# SS 01.10.22 - Rorem # 3



## Mika (Jul 24, 2009)

A continuation of the Saturday Symphonies Tradition:

Welcome to another weekend of symphonic listening!

For your listening pleasure this weekend:

Ned Rorem (1923 – ) 

Symphony No. 3

Passacaglia
Allegro molto vivace
Largo
Andante
Allegro molto



---------------------

Post what recording you are going to listen to giving details of Orchestra / Conductor / Chorus / Soloists etc - Enjoy!


----------



## Mika (Jul 24, 2009)

Ned Rorem still alive and almost 100 years old. I recently discovered this symphony. The work was first performed by the New York Philharmonic under the direction of Leonard Bernstein at Carnegie Hall on April 16, 1959. Without further due here is my choice:


----------



## Rogerx (Apr 27, 2018)

Same one for me.


----------



## haziz (Sep 15, 2017)

*Rorem: Symphony No. 3*

_Bournemouth Symphony Orchestra
José Serebrier_
Recorded: 8-9 January 2003
Recording Venue: The Lighthouse, Poole, Dorset, UK

SS 01.10.22 - Rorem # 3
Continuing the Saturday Symphony tradition. This is my first time listening to this symphony and probably the second or third time listening to any music by Ned Rorem. Ned Rorem, still alive at age 98 (99 later this month), cheers!


----------



## CnC Bartok (Jun 5, 2017)

Serebrier's recording here too, I like Rorem's symphonies, they're accessible without being vacuous. Nice to hear he's still alive too!


----------



## SONNET CLV (May 31, 2014)

I missed the weekend play, but I listen to the Rorem Third quite often. It's one of my favorite American symphonies, and one of the great under-rated symphonies. 
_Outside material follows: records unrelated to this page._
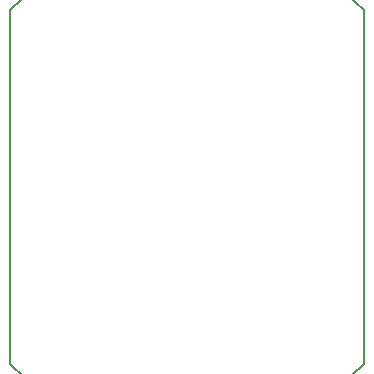
<source format=gbr>
G04 DipTrace 3.2.0.1*
G04 Ãðàíèöûïëàòû.gbr*
%MOMM*%
G04 #@! TF.FileFunction,Profile*
G04 #@! TF.Part,Single*
%ADD11C,0.14*%
%FSLAX35Y35*%
G04*
G71*
G90*
G75*
G01*
G04 BoardOutline*
%LPD*%
X1500000Y1500000D2*
D11*
G03X-1500000Y1500000I-1500000J-1575000D01*
G01*
Y-1500000D1*
G03X1500000Y-1500000I1500000J1575000D01*
G01*
Y-375000D1*
Y900000D1*
Y1500000D1*
M02*

</source>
I have Serebrier's set of the three symphonies in my collection, but my favorite version of the Third remains the following:










This is a true classic. The pic above is the sleeve of the 1973 vinyl (Turnabout TV-S 34447). It's also available on CD, a 1993 release on Vox Box (CDX 5092).


----------



## cougarjuno (Jul 1, 2012)

So underrated, I think Rorem is truly one of America’s greatest composers. I have the Naxos disc and will gladly listen as I do all of his music. Great choice!


----------